Ho recuperato Reprise (2006), l’inizio della Trilogia di Oslo, che comprende anche 31 agosto e La persona peggiore del mondo (clicca qui per leggere la mia recensione). Ed è stato un viaggio. Non solo nella storia di due aspiranti scrittori, ma in quella fase della vita in cui tutto sembra possibile e, allo stesso tempo, incredibilmente fragile.
Di cosa parla
Phillip (Anders Danielsen Lie) ed Erik (Espen Klouman Høiner) condividono il sogno di diventare scrittori affermati. Entrambi provano a farsi strada inviando i loro manoscritti alle case editrici, ma il destino li porta su strade diverse: Phillip trova rapidamente il successo, ma finisce schiacciato dalle aspettative, mentre Erik resta ai margini, combattendo con il senso di inadeguatezza.

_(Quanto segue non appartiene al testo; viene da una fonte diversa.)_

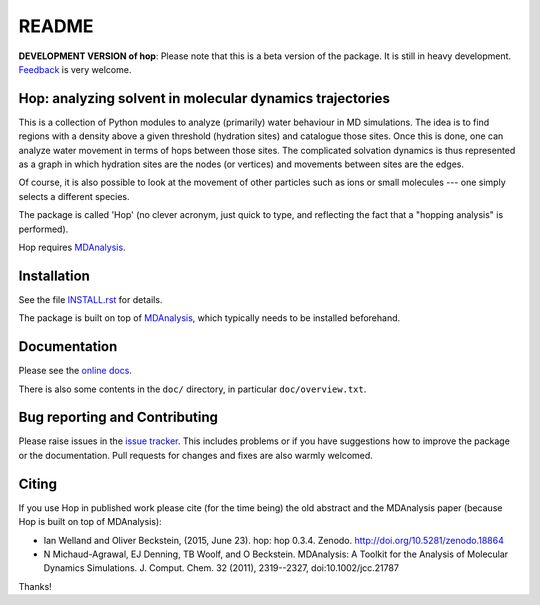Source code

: ========
 README
========

|docs| |zenodo|

**DEVELOPMENT VERSION of hop**: Please note that this is a beta
version of the package. It is still in heavy development. Feedback_ is
very welcome.


Hop: analyzing solvent in molecular dynamics trajectories
=========================================================

This is a collection of Python modules to analyze (primarily) water
behaviour in MD simulations. The idea is to find regions with a
density above a given threshold (hydration sites) and catalogue those
sites. Once this is done, one can analyze water movement in terms of
hops between those sites. The complicated solvation dynamics is thus
represented as a graph in which hydration sites are the nodes (or
vertices) and movements between sites are the edges.

Of course, it is also possible to look at the movement of other
particles such as ions or small molecules --- one simply selects a
different species.

The package is called 'Hop' (no clever acronym, just quick to type,
and reflecting the fact that a "hopping analysis" is performed).

Hop requires MDAnalysis_.

.. _MDAnalysis: https://www.mdanalysis.org


Installation
============

See the file `INSTALL.rst`_ for details.

The package is built on top of MDAnalysis_, which typically needs to be
installed beforehand.


.. _Install.rst:
   https://github.com/Becksteinlab/hop/blob/master/INSTALL.rst


Documentation
=============

Please see the `online docs`_.

There is also some contents in the ``doc/`` directory, in particular
``doc/overview.txt``.

.. _online docs: https://hop.readthedocs.io


Bug reporting and Contributing
==============================

Please raise issues in the `issue tracker`_. This includes
problems or if you have suggestions how to improve the package or the
documentation. Pull requests for changes and fixes are also warmly
welcomed.

.. _issue tracker: https://github.com/Becksteinlab/hop/issues


Citing
======
|zenodo|

If you use Hop in published work please cite (for the time being) the
old abstract and the MDAnalysis paper (because Hop is built on top of
MDAnalysis):

* Ian Welland and Oliver Beckstein, (2015, June 23). hop: hop 0.3.4. Zenodo. http://doi.org/10.5281/zenodo.18864

* N Michaud-Agrawal, EJ Denning, TB Woolf, and O Beckstein. MDAnalysis: A Toolkit for the Analysis of Molecular
  Dynamics Simulations. J. Comput. Chem. 32 (2011), 2319--2327,  doi:10.1002/jcc.21787

Thanks!

.. |docs| image:: https://readthedocs.org/projects/hop/badge/?version=latest
   :target: https://hop.readthedocs.io/en/latest/?badge=latest
   :alt: Documentation
      
.. |zenodo| image:: https://zenodo.org/badge/13219/Becksteinlab/hop.svg
   :target: https://zenodo.org/badge/latestdoi/13219/Becksteinlab/hop
   :alt: Zenodo DOI

.. _Feedback: https://github.com/Becksteinlab/hop/issues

La narrazione è tutto tranne che lineare: flashback, visioni di futuri possibili e momenti immaginati si alternano in modo frammentato, rispecchiando il caos e le emozioni contrastanti che i protagonisti vivono. È un’immersione intensa nelle ambizioni, nelle paure e nei sogni infranti tipici di chi si affaccia alla vita adulta.
Stile e regia
Il modo in cui Trier racconta Reprise è speciale. Non c’è una narrazione lineare: si passa da flashback a visioni del futuro, a pensieri immaginati. È come stare dentro la mente dei personaggi, in quel caos di sogni e paure che definisce i vent’anni.
La fotografia è cruda ma poetica, con un tocco che riesce a rendere speciale anche la scena più quotidiana. E il narratore onnisciente? Una trovata che dà al film un tocco letterario che ho adorato.
Cosa mi ha colpito
Più di tutto, Reprise mi ha fatto pensare a quei momenti in cui sogni in grande, ma poi arriva la realtà a complicare tutto. Phillip ed Erik non sono eroi, ma persone che cercano di capire chi sono e cosa vogliono, sbagliando e rialzandosi.
Ammetto che in alcuni momenti il ritmo si perde un po’, ma è come se fosse voluto: un modo per farci sentire quel senso di disordine e incertezza che vivono i personaggi.
Perché vederlo?
Reprise è uno di quei film che ti restano addosso. Non perché ti dà risposte o conclusioni chiare, ma perché ti costringe a guardarti dentro, a pensare ai tuoi sogni e alle volte in cui ti sei sentito perso.
Se ami i film che non semplificano le emozioni e ti lasciano con qualcosa su cui riflettere, non puoi perderlo. E se conosci Oslo, 31 agosto o La persona peggiore del mondo, qui troverai le radici di quell’universo così unico di Trier.